● **Text section**
::::::::::

Wednesday, June 20, 2012

Inside CSI: 40 years in business part three of three

Happy Independence Day
Happy Independence Day!
Part 3: Challenges and Opportunities

The heart of Coordinated Systems, Inc., veteran-owned and CT-based, (CSI) begins and ends with the professionals who work here. “Each individual at CSI brings his/her own unique abilities to the table. Each and every day we face new challenges, whether it is a support call, a unique sales call, the development of new functionality to stay competitive in this ever-changing world. I have been grateful for our management, who has found a way to keep this company going through good times and bad, facing tough economic challenges,” offered Dennis Vincent from our support and training team. “We are a success because we just get the job done,” added Robert Hutcheon, CEO.

“People here at CSI are always taking on multiple responsibilities and learning new skills. As a small company, we are often thrown into the fire and forced to succeed, which we do,” said Rich Marcia, Marketing Director.

Challenges have been aplenty in the 40 years of CSI. Amidst the recessions we stayed positive but lean. During the hurricane of 2011, we forged on while battling power outages and telephone interruptions. We’ve faced numerous “emerging” competitive threats who’ve all managed to become less prevalent. We’ve stood in the footsteps of the giants of the industry and won because we were more nimble, more cost effective and more open to specific customer requirements and their diverse needs.

“CSI also has a wonderful ability to be very successful in the hiring process, finding people with unique skills and a desire to “go the extra mile” to contribute to the company’s success. It is this, above all else, that I feel has allowed us to continue to be a company that has been able to adapt to changing times,” Dennis added. One of our employees is nearly at “half-life” as he calls it. Our director of development, Dan McGrail, started at the company fresh out of college at age 22 and says, “three more years and I’ll have been here longer than I haven’t”.

::::::::::

(Stored items)
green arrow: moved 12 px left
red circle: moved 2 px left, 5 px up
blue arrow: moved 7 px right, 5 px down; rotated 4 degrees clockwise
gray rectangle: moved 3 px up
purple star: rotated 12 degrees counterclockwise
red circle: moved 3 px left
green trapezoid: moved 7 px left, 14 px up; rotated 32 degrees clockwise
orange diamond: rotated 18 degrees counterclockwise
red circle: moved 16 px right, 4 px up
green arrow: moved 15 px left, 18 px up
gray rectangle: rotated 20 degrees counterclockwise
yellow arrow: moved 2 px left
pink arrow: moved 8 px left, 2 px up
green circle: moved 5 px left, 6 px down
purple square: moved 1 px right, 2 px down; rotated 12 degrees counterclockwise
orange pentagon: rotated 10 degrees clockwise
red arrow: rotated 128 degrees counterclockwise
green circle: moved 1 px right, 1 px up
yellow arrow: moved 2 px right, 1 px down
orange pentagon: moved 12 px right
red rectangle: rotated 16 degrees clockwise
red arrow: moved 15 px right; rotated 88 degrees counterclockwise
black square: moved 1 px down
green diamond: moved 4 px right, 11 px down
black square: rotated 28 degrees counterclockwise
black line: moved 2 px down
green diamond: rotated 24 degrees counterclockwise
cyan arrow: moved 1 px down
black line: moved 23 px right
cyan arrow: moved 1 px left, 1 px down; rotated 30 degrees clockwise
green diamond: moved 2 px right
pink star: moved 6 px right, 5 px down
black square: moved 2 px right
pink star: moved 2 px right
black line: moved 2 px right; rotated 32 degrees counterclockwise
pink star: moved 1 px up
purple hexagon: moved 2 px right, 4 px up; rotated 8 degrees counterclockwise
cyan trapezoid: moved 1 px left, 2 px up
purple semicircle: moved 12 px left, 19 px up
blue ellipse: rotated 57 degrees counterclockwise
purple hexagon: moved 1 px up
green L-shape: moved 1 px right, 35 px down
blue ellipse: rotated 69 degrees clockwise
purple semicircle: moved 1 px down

::::::::::

● **Short task**
Extend the post about CSI's 40 years in business, picking up after its final sentence. The stored items have no part in this work.

● **Exercise output**
Personally, working in a family-like environment means learning quite a bit about your co-workers. You see them through all of life’s milestones: weddings, children, grandchildren, new cars and homes, sports events, etc. “My son, who turns four this week,” Rich said, “knew that “C-S-I” is where his Daddy worked when he was only two years old. “ You also get to experience life’s tragedies with the support system a close-knit family-like organization will provide. Unspeakable events such as 9-11 come to mind. One of our owners, a storied Vietnam veteran, remembers the toils of war as well as the turbulence of an economic downturn. “If you’re to remember anything about CSI, it’s that we are survivors,” he exclaimed.

As we’ve grown, we’ve had to keep up with the growing demands of a similarly-growing customer base. A big part of our ability to keep up has been the addition of our support management system. It’s allowed us to become more efficient and really streamlined our support processes.

Being at CSI for a long time has other perks as well. Company outings are always memorable, whether it’s a hockey game, a trip to the ballpark or a college football outing, the common thread here is work hard and play hard. Every Friday morning the company eats a home-cooked breakfast. We rotate menu choices and dish-cleaning duty. It’s a culture we’re proud of.

Some of the best memories of the 40 years come from our own customer interactions. We still support many long-time customers from the early days in manufacturing. With VO, we’re on 10+ years with a lot of customers, including many global enterprises, recognizable brands, healthcare institutions and a diverse array of other vertical market customers, both large and small.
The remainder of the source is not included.